◆ **QUESTIONS TO ANSWER**:
1/ In the discussion about hatching chicks, reproduce word for word the passage starting with "Oh, and on another" and going on through "up looking like?".
2/ Resume the discussion about hatching chicks, picking up directly after its final sentence.

◆ **TEXT FOR ANALYSIS**:
I was a bit confused at first because I hatched out both Black Australorps and Buff Orpingtons with these chicks and they sort of all look similar (except the one striped one that died that I thought might have been my only easter egger out of the batch. Thanks for any help!
 
Oh, and on another side note, I tend to hatch out a LOT more cockerels than pullets with the Cream Legbars so it certainly wouldn't be surprising if the buffs were the cockerels and the black ones were the pullets. That also might take the fun out of breeding these on a regular basis. Also, any idea what the adults would end up looking like?
 
Unless you've got some Ameracauna in there I don't think you'll see Easter Eggers either, but I might be wrong. I thought Easter Eggers were mutts from crossing Ameracaunas with another breed or variety.
 
Unless you've got some Ameracauna in there I don't think you'll see Easter Eggers either, but I might be wrong. I thought Easter Eggers were mutts from crossing Ameracaunas with another breed or variety.


EE are created crossing a blue egg laying breed with another breed - in this scenario, the CL would be the blue egg laying parent.

Collected data

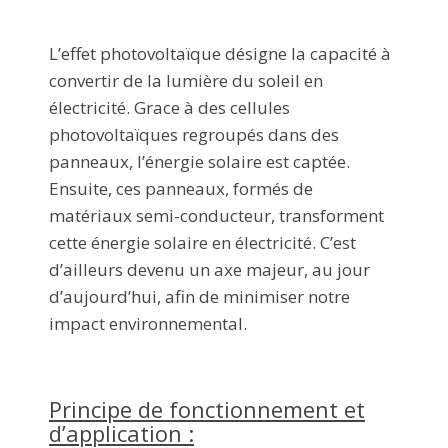
L’effet photovoltaïque désigne la capacité à
convertir de la lumière du soleil en
électricité. Grace à des cellules
photovoltaïques regroupés dans des
panneaux, l’énergie solaire est captée.
Ensuite, ces panneaux, formés de
matériaux semi-conducteur, transforment
cette énergie solaire en électricité. C’est
d’ailleurs devenu un axe majeur, au jour
d’aujourd’hui, afin de minimiser notre
impact environnemental.
Principe de fonctionnement et
d’application :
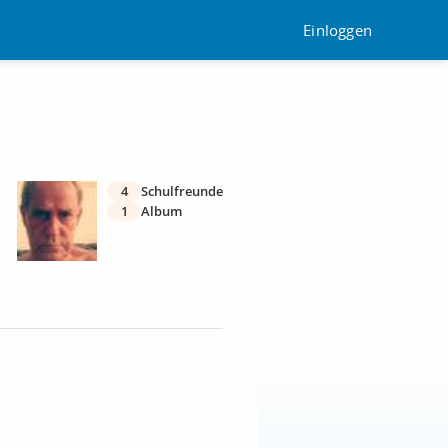
Einloggen
4
Schulfreunde
1
Album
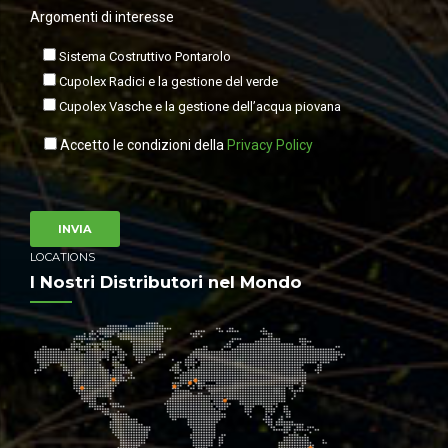
Argomenti di interesse
Sistema Costruttivo Pontarolo
Cupolex Radici e la gestione del verde
Cupolex Vasche e la gestione dell’acqua piovana
Accetto le condizioni della
Privacy Policy
LOCATIONS
I Nostri Distributori nel Mondo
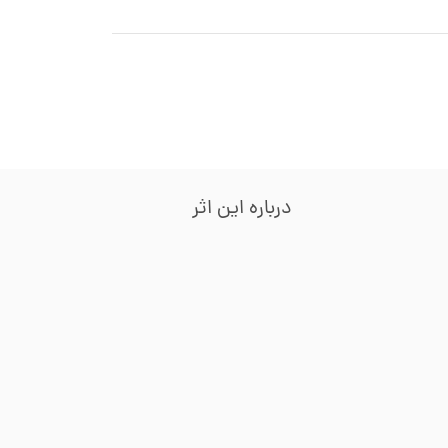
درباره این اثر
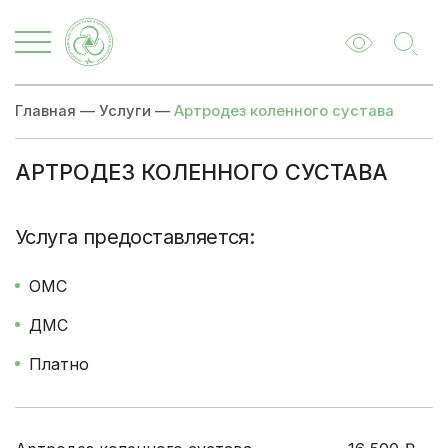
Главная
—
Услуги
—
Артродез коленного сустава
АРТРОДЕЗ КОЛЕННОГО СУСТАВА
Цены
Записаться
Услуга предоставляется:
ОМС
ДМС
Платно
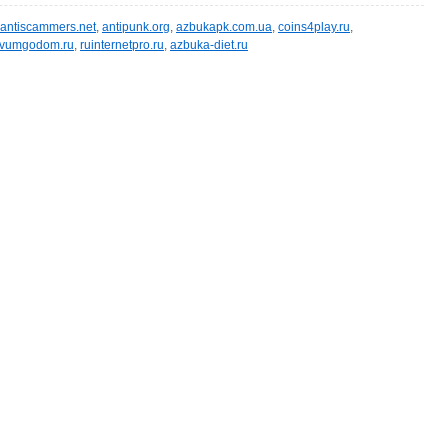
antiscammers.net
,
antipunk.org
,
azbukapk.com.ua
,
coins4play.ru
,
vumgodom.ru
,
ruinternetpro.ru
,
azbuka-diet.ru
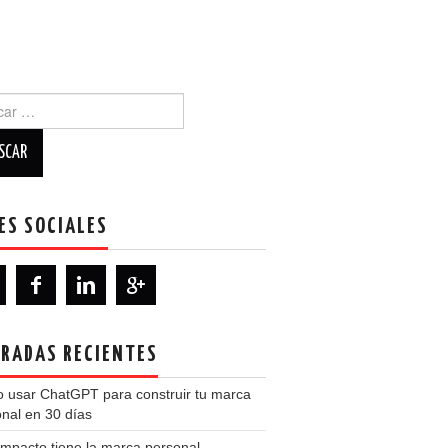
r:
ES SOCIALES
RADAS RECIENTES
 usar ChatGPT para construir tu marca
nal en 30 días
mpacto tiene la marca personal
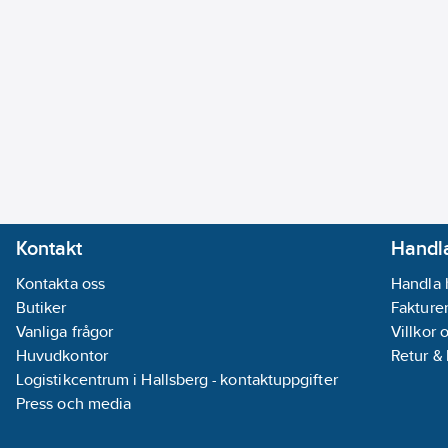
Kontakt
Handla
Kontakta oss
Handla 
Butiker
Fakturer
Vanliga frågor
Villkor 
Huvudkontor
Retur &
Logistikcentrum i Hallsberg - kontaktuppgifter
Press och media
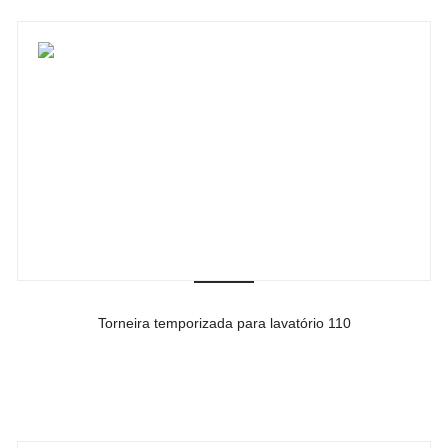
Torneira temporizada para lavatório 110
-
Ver detalhes do produto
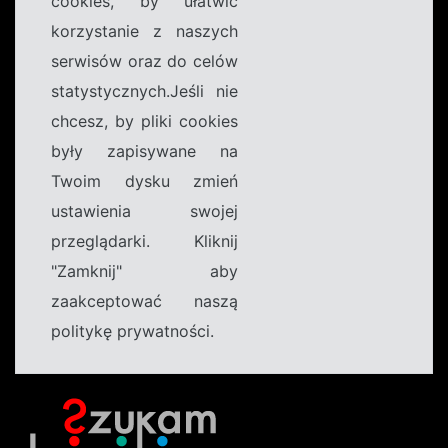
cookies, by ułatwić
korzystanie z naszych
serwisów oraz do celów
statystycznych.Jeśli nie
chcesz, by pliki cookies
były zapisywane na
Twoim dysku zmień
ustawienia swojej
przeglądarki. Kliknij
"Zamknij" aby
zaakceptować naszą
politykę prywatności.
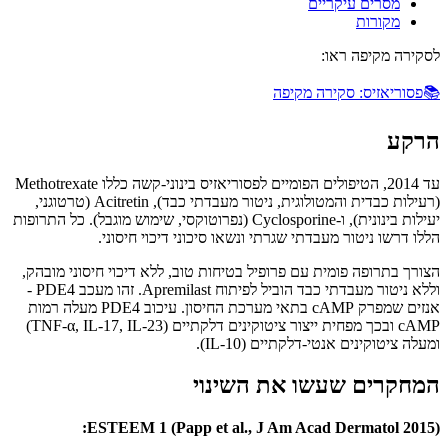
מסרים עיקריים
מקורות
לסקירה מקיפה ראו:
📚
פסוריאזיס: סקירה מקיפה
הרקע
עד 2014, הטיפולים הפומיים לפסוריאזיס בינוני-קשה כללו Methotrexate
(רעילות כבדית והמטולוגית, ניטור מעבדתי כבד), Acitretin (טרטוגני,
יעילות בינונית), ו-Cyclosporine (נפרוטוקסי, שימוש מוגבל). כל התרופות
הללו דרשו ניטור מעבדתי שגרתי ונשאו סיכוני דיכוי חיסוני.
הצורך בתרופה פומית עם פרופיל בטיחות טוב, ללא דיכוי חיסוני מובהק,
וללא ניטור מעבדתי כבד הוביל לפיתוח Apremilast. זהו מעכב PDE4 -
אנזים שמפרק cAMP בתאי מערכת החיסון. עיכוב PDE4 מעלה רמות
cAMP ובכך מפחית ייצור ציטוקינים דלקתיים (TNF-α, IL-17, IL-23)
ומעלה ציטוקינים אנטי-דלקתיים (IL-10).
המחקרים שעשו את השינוי
ESTEEM 1 (Papp et al., J Am Acad Dermatol 2015):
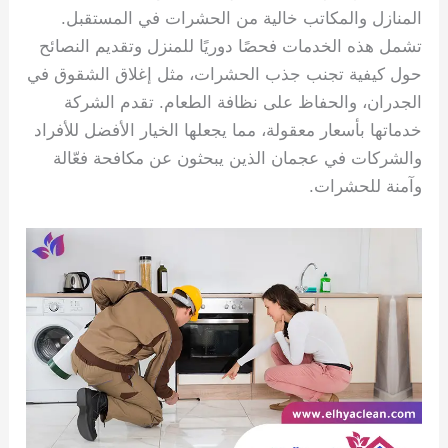
المنازل والمكاتب خالية من الحشرات في المستقبل.
تشمل هذه الخدمات فحصًا دوريًا للمنزل وتقديم النصائح
حول كيفية تجنب جذب الحشرات، مثل إغلاق الشقوق في
الجدران، والحفاظ على نظافة الطعام. تقدم الشركة
خدماتها بأسعار معقولة، مما يجعلها الخيار الأفضل للأفراد
والشركات في عجمان الذين يبحثون عن مكافحة فعّالة
وآمنة للحشرات.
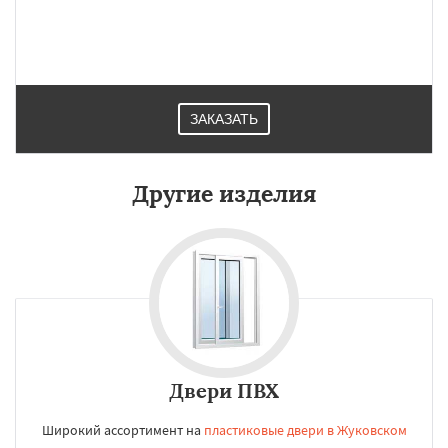
ЗАКАЗАТЬ
Другие изделия
Двери ПВХ
Широкий ассортимент на
пластиковые двери в Жуковском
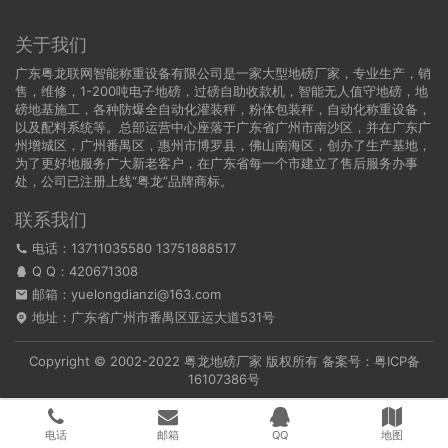
关于我们
广东粤龙联网智能称重设备有限公司是一家大型地磅厂家，专业生产，销
售，维修，1-200吨电子地磅，过磅自助收款机，智能无人值守地磅，地
磅地基施工，各种防爆全自动化灌装秤，粉体包装秤，自动化称重设备，
以及配料系统等。总部运营中心座落于广东省广州市南沙区，并在广东广
州增城区，广州番禺区，惠州市博罗县，佛山南海区，创办了生产基地，
为了更好地服务广大新老客户，在广东省每一个市建立了售后服务办事
处，公司已注册上线“粤龙”品牌商标。
联系我们
电话：13711035580 13751888517
Q Q：
420671308
邮箱：yuelongdianzi@163.com
地址：广东省广州市番禺区亚运大道531号
Copyright © 2002-2022
粤龙地磅厂家
版权所有 备案号：
粤ICP备
16107386号
电话
邮箱
QQ
地图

◆ **ANSWER LIST**:
1/
Oh, and on another side note, I tend to hatch out a LOT more cockerels than pullets with the Cream Legbars so it certainly wouldn't be surprising if the buffs were the cockerels and the black ones were the pullets. That also might take the fun out of breeding these on a regular basis. Also, any idea what the adults would end up looking like?

2/
 
Black sex links require that the hen be barred and the cock be non-barred, you have a barred cocl (CCL) over non-barred hens (black stars). You should get all barred chicks from that cross, so the sexes will look the same.
Sorry to be the bearer of bad news.
 
But here's the deal...these chicks are definitely all from the Cream Legbar crossed with the Black Star. Are the buff and black chicks all supposed to be a mix of males and females and not divided by these colors?
 
But here's the deal...these chicks are definitely all from the Cream Legbar crossed with the Black Star. Are the buff and black chicks all supposed to be a mix of males and females and not divided by these colors?

Yes, each chick color has a 50/50 chance of being male or female, there is no correlation of color to gender. The different color chicks are because the black star is itself a hybrid and (apparently) does not carry 2 copies of the extended black gene. The black chicks carry a single copy of EB (like their mother, the black star) and that is dominant to other down colors, like the buff. The buff chicks did not get an EB gene from their mother, but maybe wheaten from their grandfather, carried by their mother as a recessive gene (hidden in her by the extended black from her mother).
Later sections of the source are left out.